Which reminds me that I discovered Joni Mitchell during my time in Boston. (Yes, this is related to my seasonal griping. Just trust me.) During the summer of 2008 I happened to pick up a copy of Sheila Weller’s Girls Like Us: Carole King, Joni Mitchell, Carly Simon–and the Journey of a Generation at the library and was madly tearing through it to avoid incurring late fees (it’s a bit of a tome). It is an amazing book that fuses together music, feminism, and American culture and history and then wraps them around the intersecting and intertwining lives of three very different women. I really recommend it (go read it now!). Inspired by the book and eager to know more about the music of these now infamous musicians, I sought out some of their albums. I kinda chickened out when it came to Joni Mitchell, her being the one I was least familiar with, and settled for buying one of her greatest hits collections. Who knew I’d be so ensnared so quickly? Anyone familiar with her work knows that it is intensely poetic and achingly honest. Mitchell had/has a reputation for being fiercely independent and artistically eccentric. And her love life was turbulent, involving some of the biggest names from the music charts during the 1970s, including the likes of Graham Nash and Jackson Browne.

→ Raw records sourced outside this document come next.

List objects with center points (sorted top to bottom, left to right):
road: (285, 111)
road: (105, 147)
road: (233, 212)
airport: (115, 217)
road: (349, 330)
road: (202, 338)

I have developed a real fondness for her, I must say. I think everyone needs a songwriter like her in their collection. She was the first in a line of many, all of them trying to fill that niche–though I’m willing to wager none of them intentionally. Kate Bush, Tori Amos, and Regina Spektor all fall into this category and are each amazing in their own right. But I’ve made my choice. And I have to admit that part of that is because deep down it turns out that she was a bit of a desert rat, too! Now you may ask how I have come to this conclusion. And that is a valid question. Well, it isn’t because she grew up in the frigid plains of Saskatchewan. It isn’t because she fled south and has spent the majority of her long career singing the praises of California (it gets mentioned in a lot of her songs). It’s because of one of her early compositions, 1965’s Urge For Going, perfectly reflects my feelings towards winter.

It’s a tragic song with a bitter tinge. Winter is painted as a true villain who chases both lovers and a personified spirit of spring away. And to be honest, I think she got it just about right.